Saturday, May 7, 2016

Salutes and Semiotics

We earlier offered semiotic analyses of politically-tinged postures and gestures, in Europe

     La quenelle

and in the Middle East

     The Rabi`ah

And now such a controversy has flared up in the United States, specifically at West Point.   In a highly interesting and well-illustrated article in this morning’s New York Times,

we are invited to consider this graduation photo:

Now, as a non-veteran civilian, I shall have nothing at all to say about this Army-internal controversy, leaving that to the warfighters themselves.   But a word about the ambiguities of the symbolism.

The raised-fist gesture has been around a long time, appearing in a wide variety of contexts, though  in general  with a common theme of militancy.   I first encountered it personally in the late 1960’s, as part of the movement against the Vietnam War.  At the time, there were actually two raised-hand antiwar gestures.  The one more familiar to outsiders was that of a raised hand with two lifted fingers, the index and the medius (Pointer” and “Tall-man” as we called them in kindergarten -- O happy days!);  and that, to be sure, with the palm towards the onlooker; the same gesture with the onlooker facing the back of the hand, is not used in America, but is used in England, and means something quite different, and very very bad.  This gesture was often called the “Peace sign”;  it was the badge of the peacenik.  Although most of us who flashed the thing didn’t know it at the time, it was an odd choice for an antiwar symbol, since the same sign during the second World War was the “V for Victory” sign, universally known.   Well, autre temps, autre sémiotique.
The raised fist, in its beginnings, was subtley different:  it was the signature gesture, not of peaceniks, but of activists, militants, and had roots in the Communist movement (a fact probably unknown to most who came to use the gesture, simply for its jaunty sexiness).  In their purist form, the gestures meant respectively  “Bring the Boys Home” (a moderate slogan, suitable for patriots) and “Bring the War Home” (in the startling formulation of the Weathermen).

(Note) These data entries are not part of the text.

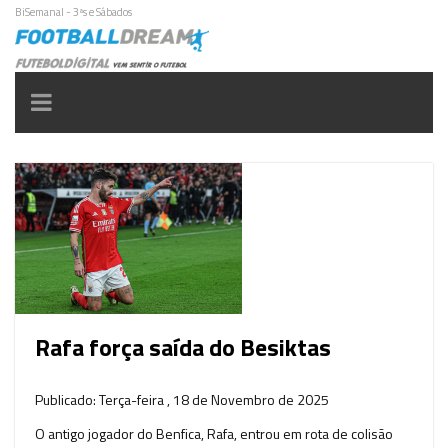
BiSemanal - 3ªs e Sábados
Toggle
navigation
Rafa força saída do Besiktas
Publicado: Terça-feira , 18 de Novembro de 2025
O antigo jogador do Benfica, Rafa, entrou em rota de colisão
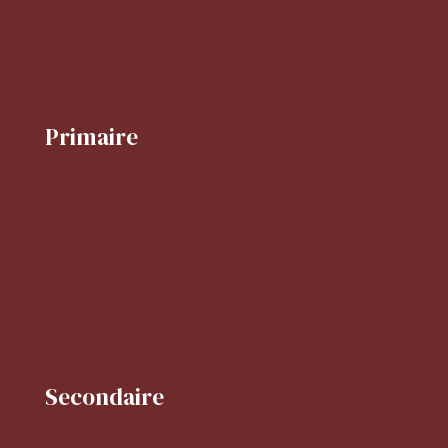
Activités périscolaires
Réglement intérieur
Primaire
Le mot de la directrice
Projet d'école
Horaires du primaire
FLSCO
BCD
Secondaire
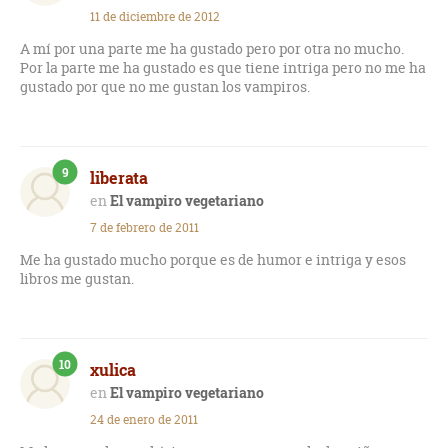
11 de diciembre de 2012
A mí por una parte me ha gustado pero por otra no mucho.
Por la parte me ha gustado es que tiene intriga pero no me ha
gustado por que no me gustan los vampiros.
9
liberata
El vampiro vegetariano
7 de febrero de 2011
Me ha gustado mucho porque es de humor e intriga y esos
libros me gustan.
10
xulica
El vampiro vegetariano
24 de enero de 2011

Back to the posed photograph.   Its evaluation, and the actions to be taken as a consequence, hinge crucially on the fact that these soldiers are in uniform;  that is the essential context, sine qua non. I know of people who have been stripped of their security clearances and even drummed out of the service, for having done something publically in uniform  which they would be perfectly at liberty to do in civvies. As such, it is a matter for the Army in general and West Point in particular;  for the rest of us, it is none of our affair.
But as semioticians, we may consider a bit.

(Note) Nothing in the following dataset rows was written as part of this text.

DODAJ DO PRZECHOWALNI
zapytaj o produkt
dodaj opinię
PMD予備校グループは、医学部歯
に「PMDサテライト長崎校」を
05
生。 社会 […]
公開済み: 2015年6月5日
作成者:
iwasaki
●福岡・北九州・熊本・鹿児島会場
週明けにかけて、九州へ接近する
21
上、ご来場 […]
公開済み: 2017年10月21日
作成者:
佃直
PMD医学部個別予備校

The pose itself is striking -- and, to this observer, strikingly handsome, considered only as a tableau.   It calls to mind  such sculptural compositions as  this (from the Arc de Triomphe):

But more pertinently, we are dealing here, not with such stray, subjective associations, but with a context within a context, the larger context (as the article illustrates) being specifically a long-standing West Point tradition, exemplified by this, from 1884:

Thus, while the raised-fist motif (of ambiguous interpretation, now that the gesture has been so watered-down as to be exploited by pop stars) might or might not seem defiant or truculent (eye of the beholder),  it occurs in a framing that is in fact ultra-Army and ultra-traditionalist.  And quite possibly,  what was in the minds of these young women at the time  was not really that of insurrection (let alone Communist), but more along the lines of another Army tradition:  esprit de corps.

[Aesthetic footnote]  The distaff composition actually seems quite a bit more "Hooah!" than that of the 19th century men.  The guys  towards the bottom  seem to have melted.

[Psychological footnote]  As a complete outsider to all this, what first struck me (and somewhat shocked me) about the picture, was not the fists, any minatory interpretation of which was at least partly neutralized by the merry grin on the woman stage-left, and the cocked-head dreamy half-smile of the woman at the opposite bannister (who resembles a -- white -- woman I work with).  Rather, it was the grey old-fashioned uniforms.  Had they dressed up as Confederates?  Surely not;  the article identifies the kit as “traditional gray dress uniforms”.   To contextualize adequately would require expert testimony;  you can’t just go by the sight of your eyes.


  1. Are you familiar with Italian finger-swearing? See numerous Youtube videos.